The specter is a man in military dress, wearing a hat and smoking a cigarette.

He is seen in various parts of the island — always outside — and doesn't interfere with anyone.

Descriptions of the apparition are remarkably consistent, despite coming from people as diverse as the Vietnamese wife of a contract worker to the U.S. crew of a jetliner that had stopped to refuel.

But as with many ghost stories, original sources are hard to come by. While the voyaging canoe Hokule'a's crew was on Midway earlier this month, everyone who was asked about the ghost began with "I haven't seen it, but ... "

There is a certain somber presence about Midway.

The atoll is best known for its role in World War II. The Battle of Midway in June 1942 marked a turning point for the United States in the Pacific. The Japanese lost four aircraft carriers, two cruisers and three destroyers. The Americans lost the aircraft carrier Yorktown and one destroyer. In recognition of that battle, Midway is a national historical landmark.

Today, many of the old military buildings stand vacant, some of them stencilled with the word "abandoned."

Pieces of the past

There are remnants of the old Pan American Airlines seaplane terminal. The century-old Commercial Pacific Cable Co. buildings that provided offices, housing, recreation and equipment shelter for the old transpacific cable station are in decay, concrete walls cracking and flaking.

Midway's facilities are sized to house thousands of people, but only a few dozen people, plus hundreds of thousands of birds, live here. You can walk the paved streets for hours at night and see no one.

If Midway does have a ghost, it seems appropriate that it's a military man, and appropriate that he be a quiet, contemplative man. So many have died here and in the nearby waters.

Sid Sommers, who works for contractor Chugach McKinley, has never seen the ghost but knows a contract employee who said he saw the spirit outside the three-story building that is the former bachelor officer quarters known as Charlie Barracks.

The employee "came in mad because the military guy didn't return his greeting," Sommers said.

The Navy gave up its title to Midway and turned it over to the U.S. Fish and Wildlife Service. There aren't any uniformed personnel stationed here.

An intriguing tale

Other sightings: A contract employee and his wife lived a couple of houses down from Charlie Barracks. The wife saw the wordless guy in uniform but wasn't immediately suspicious. Not long afterward, though, she spoke to the wife of another man who had seen it. Once they compared notes, she got spooked and insisted on moving to another house away from the barracks, Sommers said.

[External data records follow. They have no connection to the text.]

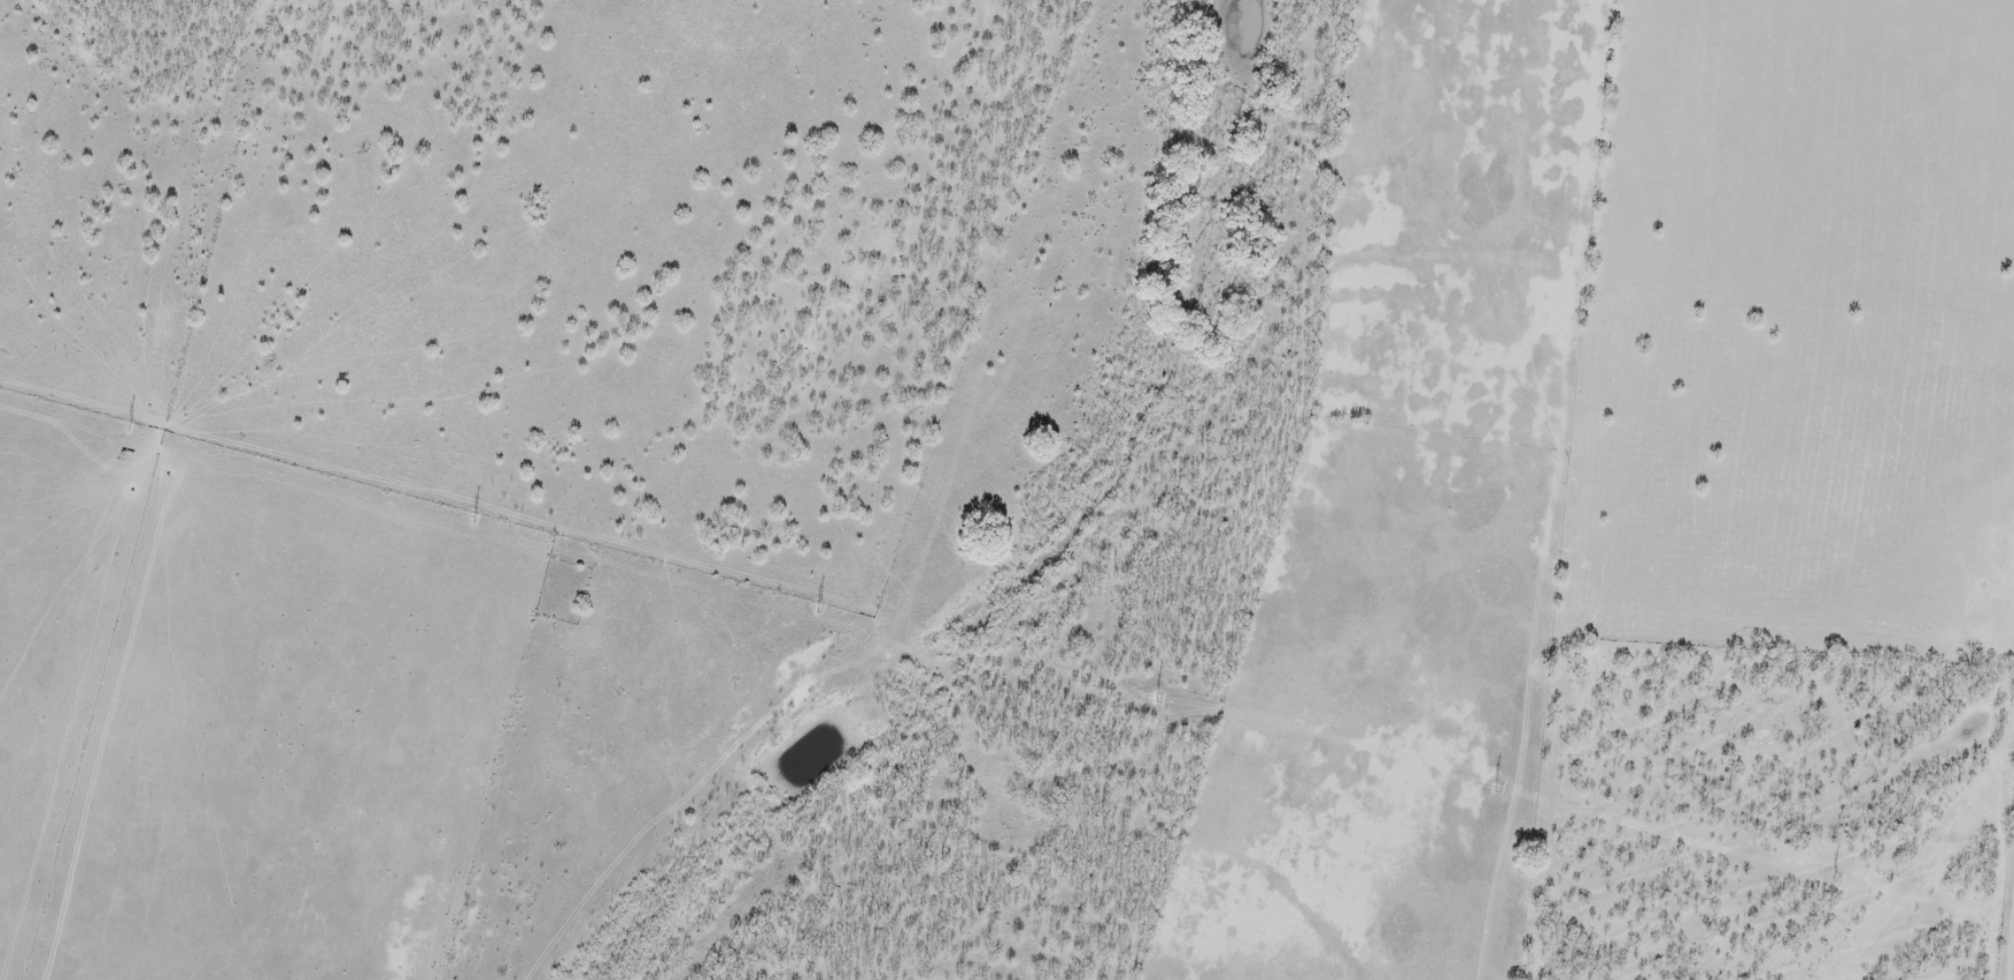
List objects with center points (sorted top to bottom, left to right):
power tower: (131, 424)
power tower: (477, 515)
power tower: (820, 607)
power tower: (1157, 697)
power tower: (1497, 785)
power tower: (1836, 876)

Midway Atoll National Wildlife Refuge manager Tim Bodeen hasn't seen any ghost and doesn't believe in them, but he hears the reports.

"Typically, they see a man dressed in either khakis or camouflage," Bodeen said.

He said there have been reports of sightings outside Charlie Barracks, by the old theater, not far from the water tower, and near Chugach headquarters, which is roughly central to the other locations. All these sightings are away from the ocean and near buildings.

Bodeen said he might write off the spooky sightings to the deep sense of history around the island, but is intrigued by one report. Two U.S. pilots had stopped to refuel at Midway while ferrying an empty L-1011 aircraft across the Pacific to Thailand. They were outsiders who had no way to know any Midway ghost stories.

"They came in and said, 'I didn't know you still had military here,' " Bodeen said.

They, like the fellow Sommers mentioned at Charlie Barracks, were miffed that the military-attired smoker refused to acknowledge them.

Sommers said there are particulars of the sightings that remain mysterious. The ghost is said to wear a uniform, but it's not always clear what kind. The smoking material appears to be a cigarette and not a pipe or cigar.

Bodeen's wife, award-winning children's book author Stephanie Stuve-Bodeen, said she's planning a book set on Midway, and, yep, it'll be a ghost story.

Advertiser Science Writer Jan TenBruggencate was a crew member aboard Hokule'a during its 18-day voyage through the Northwestern Hawaiian Islands from Kaua'i to Kure Atoll.